Your result will be the set of lines with "Normal", copied from the material below.

THE DATA:
┄┄┄┄┄┄┄┄┄┄┄┄┄┄┄┄┄┄┄┄

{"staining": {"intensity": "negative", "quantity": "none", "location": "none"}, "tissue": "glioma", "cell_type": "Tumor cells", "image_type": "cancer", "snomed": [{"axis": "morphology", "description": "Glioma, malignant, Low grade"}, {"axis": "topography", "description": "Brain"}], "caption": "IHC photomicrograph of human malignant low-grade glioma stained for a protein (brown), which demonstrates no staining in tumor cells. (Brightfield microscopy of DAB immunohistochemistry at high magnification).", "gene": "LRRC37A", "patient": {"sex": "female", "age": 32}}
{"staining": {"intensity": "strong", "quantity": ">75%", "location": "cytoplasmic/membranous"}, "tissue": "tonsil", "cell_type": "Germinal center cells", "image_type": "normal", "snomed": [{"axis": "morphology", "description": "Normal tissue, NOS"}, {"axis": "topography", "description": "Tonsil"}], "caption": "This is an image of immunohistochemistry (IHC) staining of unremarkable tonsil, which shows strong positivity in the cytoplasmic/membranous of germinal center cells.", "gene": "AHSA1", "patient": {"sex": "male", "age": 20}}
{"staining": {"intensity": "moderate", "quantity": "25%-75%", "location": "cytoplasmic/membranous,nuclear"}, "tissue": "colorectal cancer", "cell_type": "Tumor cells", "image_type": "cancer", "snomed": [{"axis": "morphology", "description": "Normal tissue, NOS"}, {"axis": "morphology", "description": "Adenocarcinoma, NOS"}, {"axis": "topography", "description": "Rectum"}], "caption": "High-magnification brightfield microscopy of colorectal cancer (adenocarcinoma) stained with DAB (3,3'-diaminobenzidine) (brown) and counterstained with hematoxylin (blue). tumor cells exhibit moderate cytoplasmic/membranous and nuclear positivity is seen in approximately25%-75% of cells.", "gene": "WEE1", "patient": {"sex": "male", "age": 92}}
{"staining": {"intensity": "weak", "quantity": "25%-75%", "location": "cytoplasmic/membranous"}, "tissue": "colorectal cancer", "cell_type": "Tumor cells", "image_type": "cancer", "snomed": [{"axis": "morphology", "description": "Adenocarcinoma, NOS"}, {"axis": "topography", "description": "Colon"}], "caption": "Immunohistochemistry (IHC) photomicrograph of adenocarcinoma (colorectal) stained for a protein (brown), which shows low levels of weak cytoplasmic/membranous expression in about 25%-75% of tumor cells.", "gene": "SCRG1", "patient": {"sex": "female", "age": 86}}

┄┄┄┄┄┄┄┄┄┄┄┄┄┄┄┄┄┄┄┄

RESULT OF THE TASK:
{"staining": {"intensity": "strong", "quantity": ">75%", "location": "cytoplasmic/membranous"}, "tissue": "tonsil", "cell_type": "Germinal center cells", "image_type": "normal", "snomed": [{"axis": "morphology", "description": "Normal tissue, NOS"}, {"axis": "topography", "description": "Tonsil"}], "caption": "This is an image of immunohistochemistry (IHC) staining of unremarkable tonsil, which shows strong positivity in the cytoplasmic/membranous of germinal center cells.", "gene": "AHSA1", "patient": {"sex": "male", "age": 20}}
{"staining": {"intensity": "moderate", "quantity": "25%-75%", "location": "cytoplasmic/membranous,nuclear"}, "tissue": "colorectal cancer", "cell_type": "Tumor cells", "image_type": "cancer", "snomed": [{"axis": "morphology", "description": "Normal tissue, NOS"}, {"axis": "morphology", "description": "Adenocarcinoma, NOS"}, {"axis": "topography", "description": "Rectum"}], "caption": "High-magnification brightfield microscopy of colorectal cancer (adenocarcinoma) stained with DAB (3,3'-diaminobenzidine) (brown) and counterstained with hematoxylin (blue). tumor cells exhibit moderate cytoplasmic/membranous and nuclear positivity is seen in approximately25%-75% of cells.", "gene": "WEE1", "patient": {"sex": "male", "age": 92}}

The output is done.